I have a file of 4.5MB (9,223,136 lines) with the following information:
0 0
0.0147938 3.67598e-07
0.0226194 7.35196e-07
0.0283794 1.10279e-06
0.033576 1.47039e-06
0.0383903 1.83799e-06
0.0424806 2.20559e-06
0.0465545 2.57319e-06
0.0499759 2.94079e-06
In each column a value is represented a value from 0 to 100 meaning a percentage. My goal is to draw a graphic in ggplot2 to see check the percentages between them (e.g. with 20% of column1 what is the percentage achieved on column2). Heres is my R script:
library(ggplot2)
dataset=read.table("~/R/datasets/cumul.txt.gz")

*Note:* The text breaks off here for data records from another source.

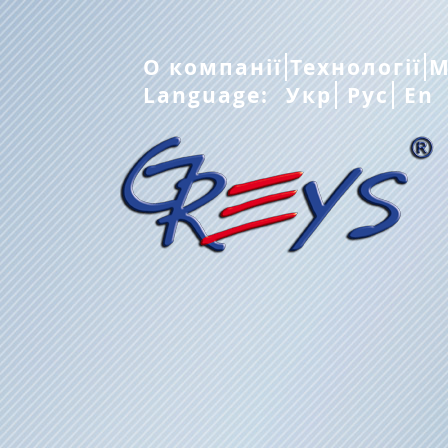
О компанії
Технології
М
Language:
Укр
Рус
En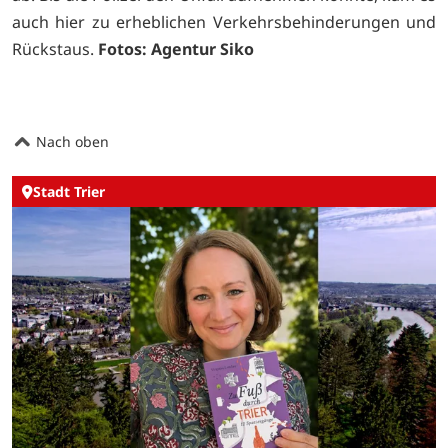
auch hier zu erheblichen Verkehrsbehinderungen und
Rückstaus.
Fotos: Agentur Siko
Nach oben
Stadt Trier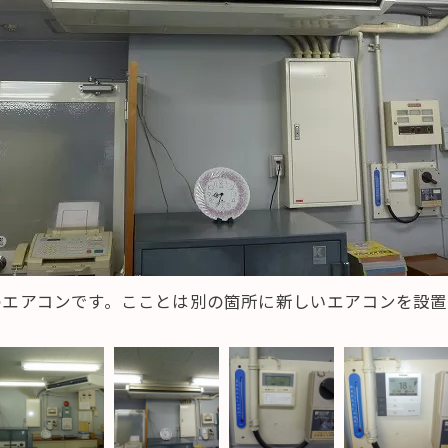
のエアコンです。こことは別の箇所に新しいエアコンを設置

p <- ggplot(dataset,aes(V2,V1))
p <- p + geom_line()
p <- p + scale_x_continuous(formatter="percent") + scale_y_continuous(formatter="percent")
p <- p + theme_bw()
ggsave("~/R/grafs/cumul.png")
I'm having a problem because every time i run this R runs out of memory, giving the error: "Cannot allocate vector of size 128.0 Mb ". I'm running 32-bit R on a Linux machine and i have about 4gb free memory.
I thought on a workaround that consists of reducing the precision of these values (by rounding them) and eliminate duplicate lines so that i have less lines on the dataset. Could you give me some advice on how to do this?